Rainbow nachos with vegan cheese sauce is about to be your new favorite recipe! These are our new go-to snack (and sometimes dinner) and the perfect companion for football on Sundays. I'm not a huge fan of cheese substitutes so I've put together a recipe for spicy vegan cheese sauce too!
For the Vegan Nacho Cheese Sauce
- 1 cup cashews
- 2 cups water
- ¼ cup nutritional yeast
- 2 tablespoon fresh lemon juice
- 1 teaspoon red pepper flakes
- 1 teaspoon cumin
- ½ teaspoon garlic powder
- ½ teaspoon paprika
- ¼ teaspoon sriracha
- Salt & pepper to taste
For the Vegan Nachos
- 1 bag tortilla chips
- Radishes (4 of each)
- Bell peppers (½ of each-save the rest for snacking!)
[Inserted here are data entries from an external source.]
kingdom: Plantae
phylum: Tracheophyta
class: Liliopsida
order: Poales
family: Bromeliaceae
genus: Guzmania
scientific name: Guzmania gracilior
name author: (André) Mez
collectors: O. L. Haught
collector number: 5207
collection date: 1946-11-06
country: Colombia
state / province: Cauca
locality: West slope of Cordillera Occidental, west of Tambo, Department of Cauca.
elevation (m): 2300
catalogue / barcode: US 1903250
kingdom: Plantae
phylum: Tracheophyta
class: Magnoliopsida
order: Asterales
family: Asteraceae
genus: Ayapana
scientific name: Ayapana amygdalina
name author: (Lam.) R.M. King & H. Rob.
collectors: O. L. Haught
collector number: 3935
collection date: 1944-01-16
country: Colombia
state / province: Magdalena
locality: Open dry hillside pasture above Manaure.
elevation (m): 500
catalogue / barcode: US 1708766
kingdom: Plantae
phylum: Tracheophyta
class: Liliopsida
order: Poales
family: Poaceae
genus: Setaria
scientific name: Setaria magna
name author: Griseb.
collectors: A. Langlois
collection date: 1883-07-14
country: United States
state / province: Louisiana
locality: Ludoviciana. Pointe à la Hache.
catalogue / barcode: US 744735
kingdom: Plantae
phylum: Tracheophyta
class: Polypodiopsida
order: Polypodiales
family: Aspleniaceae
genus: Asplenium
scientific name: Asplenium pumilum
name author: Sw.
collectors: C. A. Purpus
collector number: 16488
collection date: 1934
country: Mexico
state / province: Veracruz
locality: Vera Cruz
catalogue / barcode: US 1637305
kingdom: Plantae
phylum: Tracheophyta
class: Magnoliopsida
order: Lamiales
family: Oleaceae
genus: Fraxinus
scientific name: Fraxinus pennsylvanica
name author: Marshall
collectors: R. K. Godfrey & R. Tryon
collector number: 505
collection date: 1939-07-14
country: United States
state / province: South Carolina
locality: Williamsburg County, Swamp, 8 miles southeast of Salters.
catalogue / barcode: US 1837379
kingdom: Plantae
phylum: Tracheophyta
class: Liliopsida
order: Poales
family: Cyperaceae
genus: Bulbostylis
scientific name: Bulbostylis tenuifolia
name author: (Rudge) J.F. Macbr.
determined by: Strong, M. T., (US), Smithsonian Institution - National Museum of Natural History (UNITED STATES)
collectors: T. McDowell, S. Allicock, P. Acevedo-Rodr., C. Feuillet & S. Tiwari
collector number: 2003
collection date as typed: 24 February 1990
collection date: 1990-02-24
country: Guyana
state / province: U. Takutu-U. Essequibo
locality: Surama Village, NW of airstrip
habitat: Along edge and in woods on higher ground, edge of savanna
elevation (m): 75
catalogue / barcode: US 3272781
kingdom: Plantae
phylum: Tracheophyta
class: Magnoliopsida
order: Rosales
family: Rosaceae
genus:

- Jalapeno pepper (1- seeded)
- Fresh or frozen corn (½ cup)
- Red onion (½ cup)
- Cilantro for garnish
Start by prepping your sauce. Boil a cup or two of water and pour over your cashews. Let them soak/soften for approximately 45 minutes.
Wash all produce thoroughly. Prep and slice/chop veggies and set aside.
Preheat your oven to 325 degrees.
Once cashews have soaked for 45 minutes, drain and rinse. Put cashews in a blender with your remaining sauce ingredients and blend until smooth and creamy. Pour into a sauce pan and heat over low heat for about 8 minutes. Set aside.
Arrange tortilla chips on a baking sheet. Drizzle a generous amount of your sauce on the chips and then top with your fresh veggies (but not the cilantro).
Warm in oven for about 10 minutes. Remove and let cool slightly. Top with cilantro and enjoy!